VORLIEGENDER TEXT ▸
============================================================

Wir haben immer gewusst, dass wir nicht so schlecht sind – bis auf das WAC-Spiel, da waren wir wirklich schlecht. Aber es waren auch Spiele dabei, die wir letzte Saison noch gewonnen hätten. Wir haben Fehler gemacht und billige Gegentore kassiert, die uns letztes Jahr nicht passiert wären. Dass nach einer so guten Saison nach zwei, drei Spielen gleich alles in Frage gestellt wird, hat uns schon nachdenklich gemacht. Wir haben ja gezeigt, was wir imstande sind zu leisten, da hätten wir es uns verdient, dass man uns mehr vertraut. Das alles hat uns jetzt nicht aus der Bahn geworfen, aber es hat uns schon beschäftigt, weil wir auch selbst nicht gleich verstanden haben, warum es so schlecht läuft.

Du hast vorhin Dominik Fitz erwähnt, wie viel Fitz steckt schon in Sanel Saljic?

Saljic FK Austria Wien

Er ist so wie Fitzi ein eher kleinerer Spieler, sehr agil, hat einen starken linken Fuß und ist super im Eins-gegen-Eins. Er hat es jetzt die zwei Spiele richtig gut gemacht und gegenüber dem Vorjahr auch einen guten Schritt weiter gemacht. Fitzi war offensiv mit Malone natürlich unsere größte Waffe. Von seinen Flanken, Ecken, Standards, haben wir viel profitiert. Mit Sanel ist es ein bisschen anders, aber das macht uns vielleicht auch nicht mehr so ausrechenbar.

Du hast beim 1:0-Sieg in Graz laut Opta-Daten die meisten klärenden Aktionen deiner Karriere abgeliefert. Hättest du das nach deiner Leidensgeschichte beim LASK vor einem Jahr noch für möglich gehalten?

Man hofft natürlich immer, dass es wieder so wird wie vorher, aber – so ehrlich muss ich sein – letzten Sommer hat es nicht so ausgeschaut. Auch im ersten Dreiviertel-Jahr habe ich immer noch Schmerzen im Knöchel und der Hüfte gehabt, erst jetzt bin ich schmerzfrei. Ich bin happy, dass es wieder so geworden ist, aber – auch das muss ich zugeben – wenn ich vergleiche, wie ich mit 27 oder 28 war, gibt es von der Spritzigkeit her schon einen Unterschied. Ich will mich nicht beklagen, dafür dass ich eineinhalb Jahr verpasst habe und schon ans Karriereende gedacht habe, bin ich sehr zufrieden und auch dankbar, dass mir die Austria die Möglichkeit gegeben hat, noch einmal auf diesem Niveau zu spielen. Aber so unterwegs wie der Reini (Ranftl) mit seinen bald 34 Jahren bin ich leider nicht mehr.

Apropos Ranftl. Ihr wart ja eine ganze LASK-Kolonie bei der Austria, die die erfolgreiche Glasner-Zeit mitgemacht hat. Wie ähnlich ist Stephan Helms Spielweise jener von Glasner?

============================================================

DATENZEILEN ▸
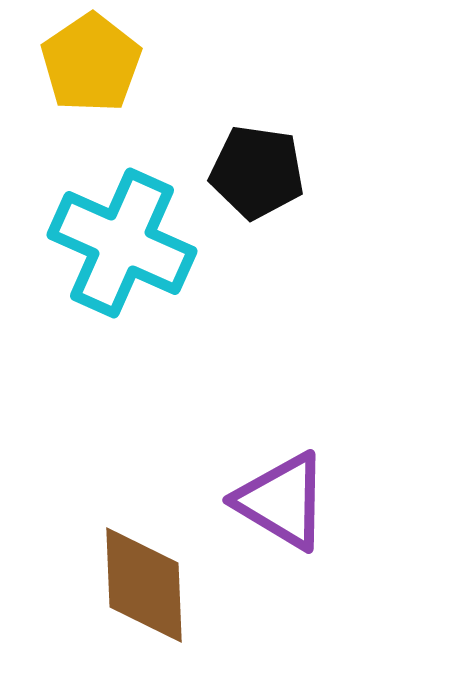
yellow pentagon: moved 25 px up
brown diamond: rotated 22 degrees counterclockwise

============================================================

BITTE VERVOLLSTÄNDIGEN ▸
a) Gib aus dem Interviewtext alles von „Du hast beim“ bis hinunter zu „für möglich gehalten?“ wörtlich wieder.
b) Fasse den Absatz des Interviewtexts, der mit „Er ist so wie Fitzi“ beginnt, kürzer als Liste zusammen und behalte dabei die wichtigsten Fakten bei.

ANTWORTEN ▸
a)
Du hast beim 1:0-Sieg in Graz laut Opta-Daten die meisten klärenden Aktionen deiner Karriere abgeliefert. Hättest du das nach deiner Leidensgeschichte beim LASK vor einem Jahr noch für möglich gehalten?

b)
- Saljic ist wie Fitzi eher klein, sehr agil, hat einen starken linken Fuß und ist stark im Eins-gegen-Eins.
- In den letzten zwei Spielen hat er es richtig gut gemacht und sich gegenüber dem Vorjahr klar gesteigert.
- Fitzi war offensiv zusammen mit Malone die größte Waffe, und von seinen Flanken, Ecken und Standards hat die Mannschaft viel profitiert.
- Mit Sanel ist es etwas anders, was die Mannschaft vielleicht weniger ausrechenbar macht.